All along, I assumed she would merely issue a warning. After all, with a clean driving record, a fuel efficient car and all my documents in order, a warn­ing was all I deserved. This was my “state of denial” moment, and I sat quietly.

Finally, after what seemed an eternity, she opened her door and got out. The other officer got out, too.

He stood behind his door, gun hand ready. Cautious­ly, she approached and stood just behind my car door. I had to crane my neck to make eye contact.

This was my “moment of truth” moment, and I twist­ed in my seat.

“Officer,” I begged, “please tell me you’re not issuing me a ticket. I wasn’t going very fast … barely faster than a walk. I hope you’ll give me a break here.” This was my “plead like hell” moment, and I twisted inside.

Her expression gave the answer. It was the blank look of the bureaucrat, the civil servant, the execu­tioner. She spoke in a rehearsed, mechanical tone: “I’m giving you a citation, sir, for going 12 miles per hour over the speed limit. There are a lot of bicyclists on this road. Schools let out soon and there can be children here.” This was my “face the music” moment, and I twisted even more.

I looked up at the officer and asked for her name.

She gave it. “Lauren,” I said paternally (I was old enough to be her grandfather!), “How long have you been on the force?” She answered that this was her fourth day in this region. I grumbled audibly. This was my “question authority” moment, and I glared contemptuously.

“If you will just sign here, you can pay your ticket within twenty days… unless you want to fight it, which you can do in court.” I signed my name and she tore out the ticket and handed it to me. “Have a nice day, sir, and please keep your speed down.” This was my “Zen acceptance” moment, and I clenched my jaw.

Later, I read the citation to see if this rookie had made any errors that could be contested in court.

Aha! There were two!
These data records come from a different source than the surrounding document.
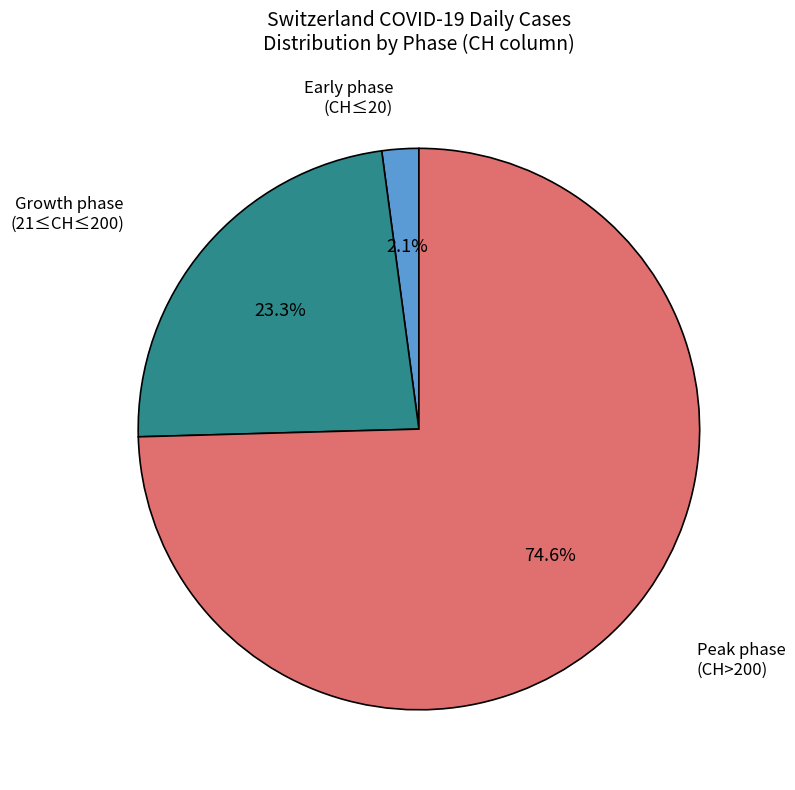

Is there a majority slice in this chart?

Yes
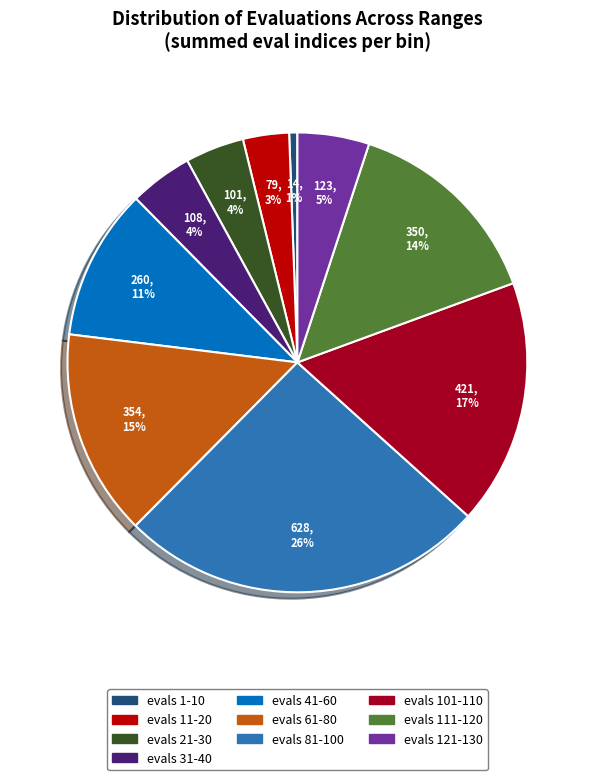

To the nearest percent, what is the difference between the largest and smallest slice percentages?

25%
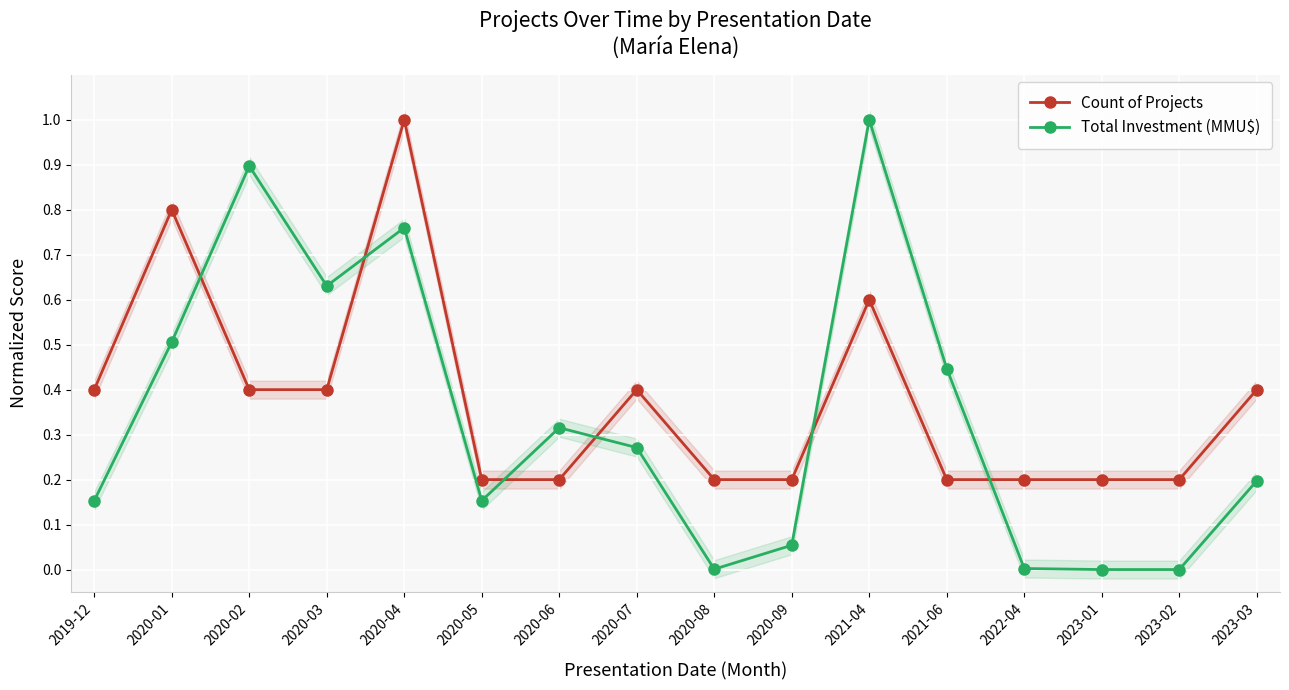

How many Count of Projects values are between 0 and 1?

16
In the physical description section, right after the “W” she had scrawled in the box marked “race,” she had mixed up the “hair” and “eyes” boxes. According to the citation, my hair was “blue” and my eyes were “bald.” This was my “bit­tersweet” moment, and I chuckled mirthlessly.

“Your honor,” I silently worded my protest, “Blue hair and bald eyes? This is the description of a space alien. I appeal to the court to dismiss this citation on the grounds of mistaken identity.” This was my “los­ing contact with reality” moment, and it passed as soon as I paid the ticket.